Prólogo
Draco conocía tan bien a Harry qué estaba seguro que se trataba de una más de sus bromas para obligarlos a comprometerse en una relación seria y dejar de llevar una vida sin ataduras, su afán por sentar cabeza era tal qué había llegado al punto de la locura y Draco no iba a ser el único qué sufriera las consecuencias.
—Te ayudaré dando el primer paso para conseguir una esposa —dijo Draco entre risas.
—No lo lograrás, soy un hueso duro de roer —farfulló Harry.
Draco negó con la cabeza sin borrar la sonrisa de su rostro y meneó la cerveza qué traía en la mano antes de darle un trago.
—No está en mi lista de planes pasar el resto de mis días contigo —dijo el rubio en tono dramático.
—¡Oh, vamos!
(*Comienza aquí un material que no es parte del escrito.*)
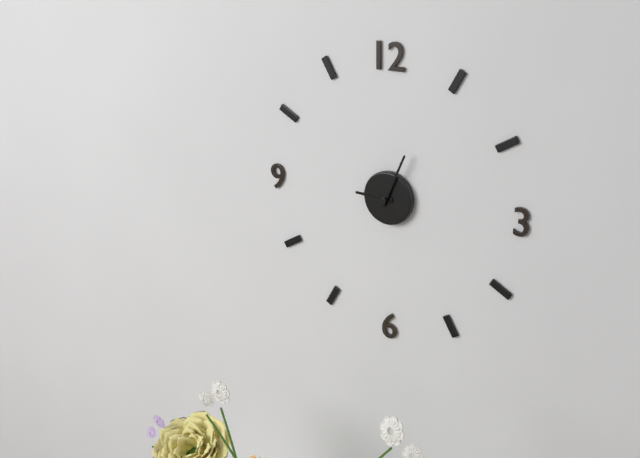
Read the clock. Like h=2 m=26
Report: h=9 m=4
Soy el tipo más apuesto con el qué saldrías alguna vez —aseguró el hombre.
—Ya te gustaría —Draco rodó los ojos.
—Entonces preocupate
—Para nada —dijo el rubio.
—¿Tienes alguna idea? —preguntó Harry con interés.
Draco sonrió socarrón y asintió.
—Planearé tu primera cita, estoy seguro que no tardarás más que eso para darte cuenta que el compromiso no es lo tuyo y no tendré qué casarme contigo al cumplir cuarenta —dijo Draco.
—¿Y cómo piensas hacerlo?
—Ya lo verás —aseguró Malfoy—, y cuándo no conozcas a la indicada te lo voy a restregar en la cara —aseguró Draco.
—Ya te quiero ver de cupido señor Malfoy —se burló Harry.
—No me pongas a prueba Potter —Draco le miraba con un brillo burlón en sus ojos grises con un trasfondo azul.
—Si tan seguro estás qué desistiré de esto aceptaré —aseguró Harry.
—Tenemos un trato —Draco estiró la mano para estrecharla con la de Harry.
Harry rodó los ojos y se rió, segundos después le dio un fuerte apretón a la mano albina de Draco.
—Hecho
El azabache podría apostar sin temor alguno toda su fortuna a ese nuevo business, estaba seguro de que el plan fallaría, y de eso él se encargaría, además todavía faltaban algunos meses para cumplir cuarenta y durante ese tiempo podrían pasar muchas cosas.
—Pero si yo gano ¿qué me darás? —preguntó el rubio.
—Lo qué quieras —respondió Harry sin titubear.
Draco le miró con ambas cejas levantadas y una chispa de diversión.
—En ese caso prepárate porque algo fuerte se me ha de ocurrir —aseguró Draco.
Harry se rió. Estaba seguro qué no lograría encontrar a una mujer a su altura, qué fuera tan agradable compañía cómo su mejor amigo, y qué no lo juzgara ni fuera una carga en lugar de una pareja.
Draco estaba dispuesto a demostrarle a Harry qué la vida daba muchas vueltas y no podía asegurar qué tenían la vida perfecta.